Shrinkage begins at "fiber saturation point" the point where all the free water is gone and the bound water is what remains. This point is also where most decay fungi cease activity. FSP for most species is around 25%. The wood is also getting harder and less appealing to insects below that point. A board at 45% will squirt in your eye, one at 20% cannot. Sap does not go down, it flows or not, cells die when they embolize.
Old growth ring porous woods like oak are structurally inferior to fast growth oak. They are dimensionally more stable but are lower density, more porous and weaker than fast grown ring porous hardwoods... that is one class of species.
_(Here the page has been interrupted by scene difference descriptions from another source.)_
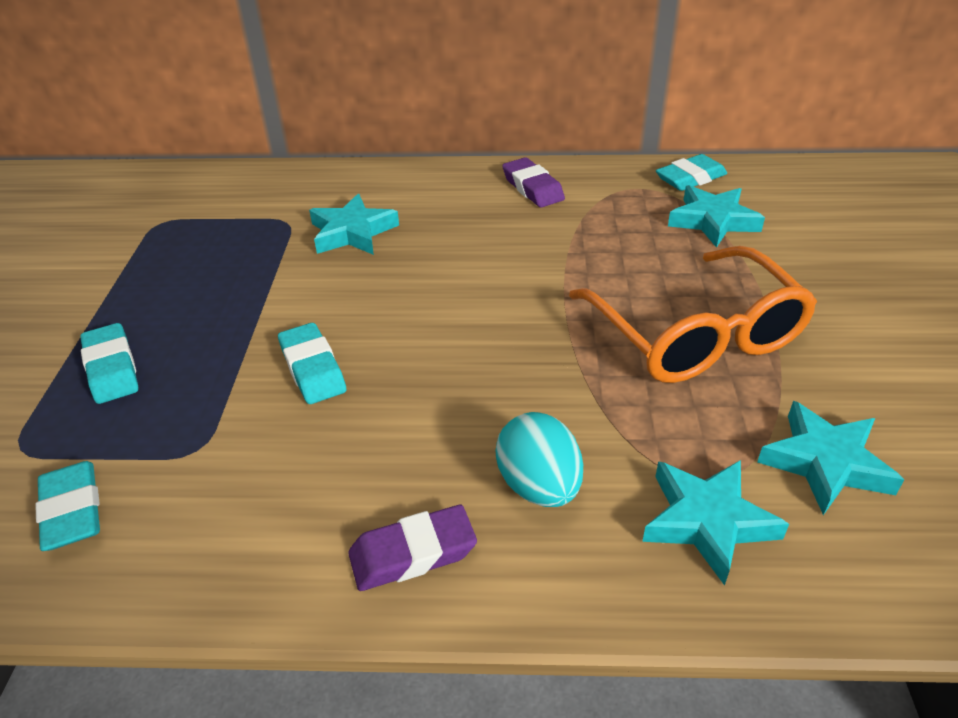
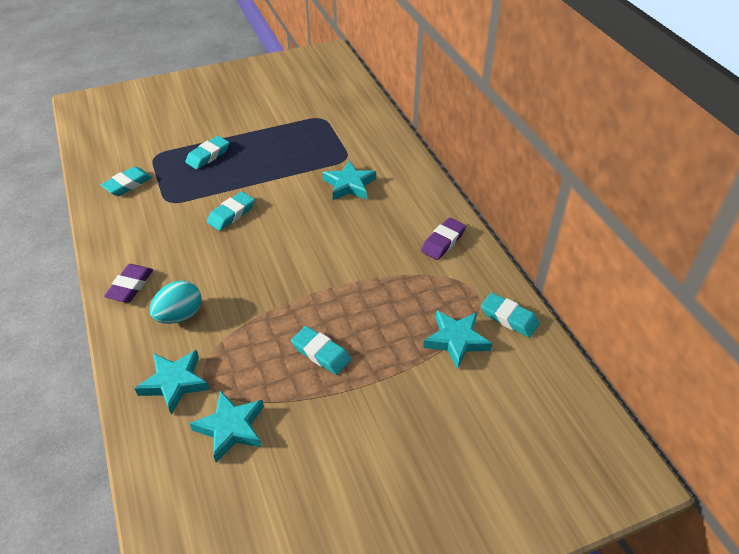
camera: 65 degrees right, 5 degrees up
purple eraser [348,505,477,591] -> purple eraser turned 60 degrees clockwise [104,264,153,302]
orange glasses [569,246,817,383] -> turquoise eraser [291,326,351,375]

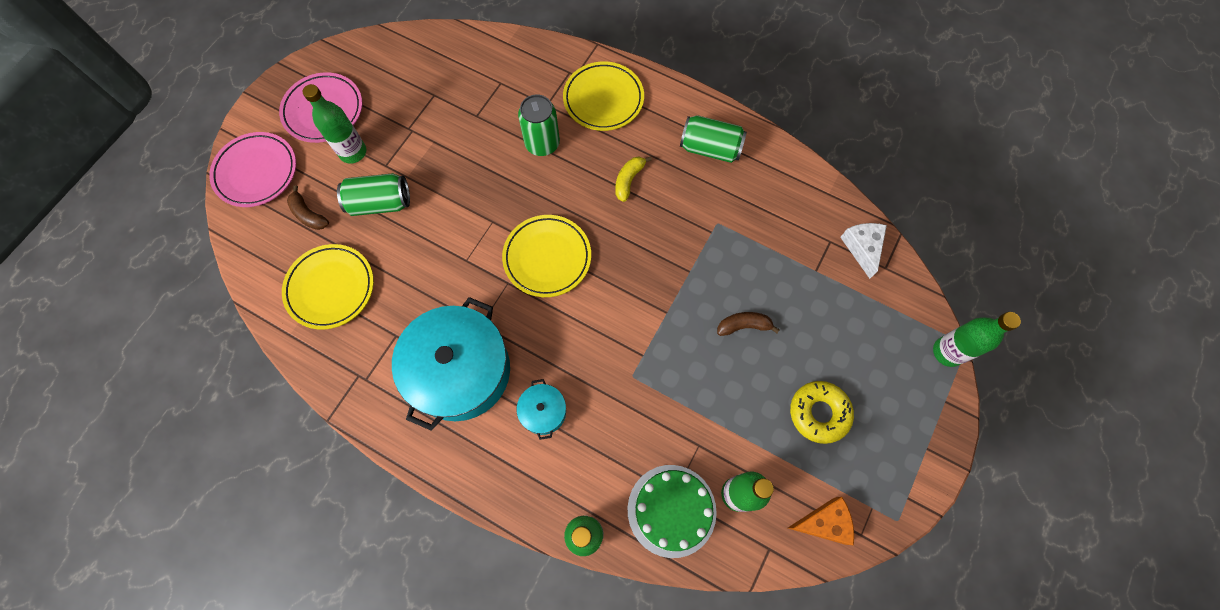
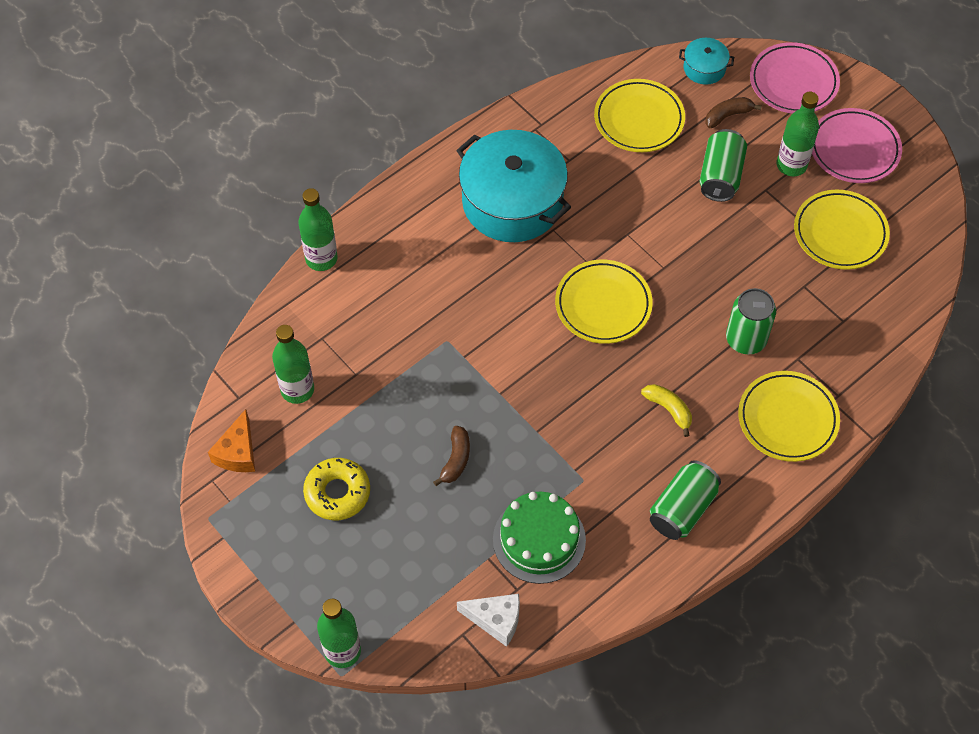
camera: 110 degrees right, 10 degrees down
turquoise pot [517,379,566,440] -> turquoise pot moved to [679,38,734,85]
green cake [628,465,717,558] -> green cake moved to [493,492,586,584]
none -> yellow plate [794,190,890,270]

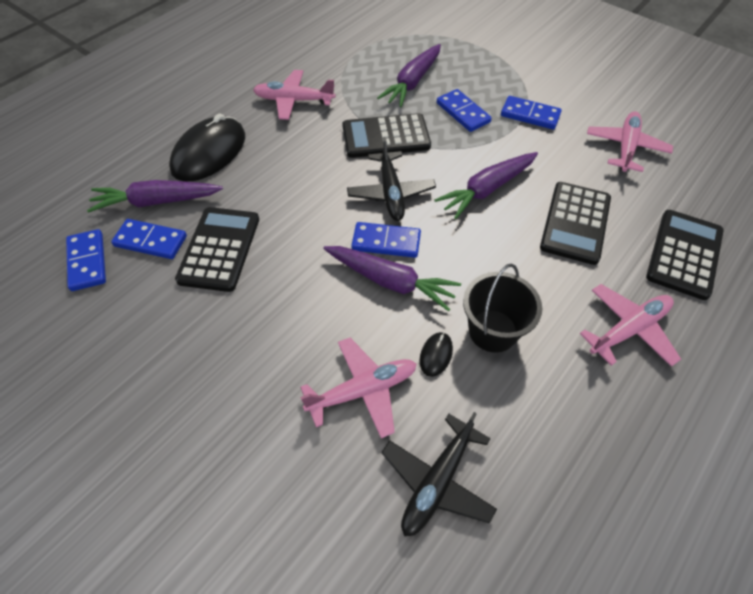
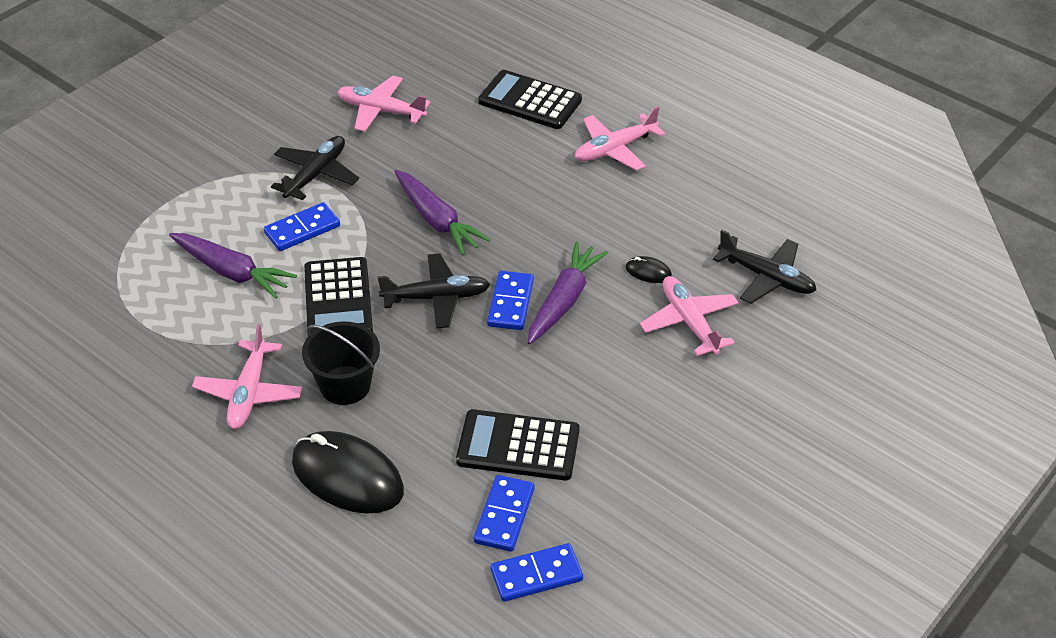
camera: 90 degrees left, 10 degrees down
purple carrot [87,180,223,213] -> none
black bucket [463,264,542,353] -> black bucket moved to [302,321,380,405]
blue domino [501,96,562,130] -> black plane [271,136,359,200]
black calculator [540,182,611,265] -> none
pink plane [580,284,681,367] -> pink plane turned 90 degrees counterclockwise [575,106,665,171]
Hickory handle manufacturers recognize this and usually will not accept wood with more than 6 rings per inch, it breaks short and brash.
Softwood strength is usually more closely related to percentage of latewood than number of rings per inch, look for a healthy amount of dark rings and secondarily at the ring count, within reason ~6-40 RPI.
Wood does not stop drying and shrinking at 19%, it continues to dry and shrink until it hits "equilibrium moisture content" . EMC is "seasoned" when the wood is at balance with the humidity of the environment it is in. For me, on average, that 19% framing still has about 7% to go before it is at emc. There is no pressure or friction in these blocks, nails in shear from the NDS connections calc.
Timber framers notching beams for drop in joists make a similar argument sometimes, that the joist replaces the notched out material on the compression face and thus the beam is not weakened. The joist shrinks in width and the pressure is gone. I've seen dovetailed drop in oak joists withdraw enough to stuck my little finger in the gap.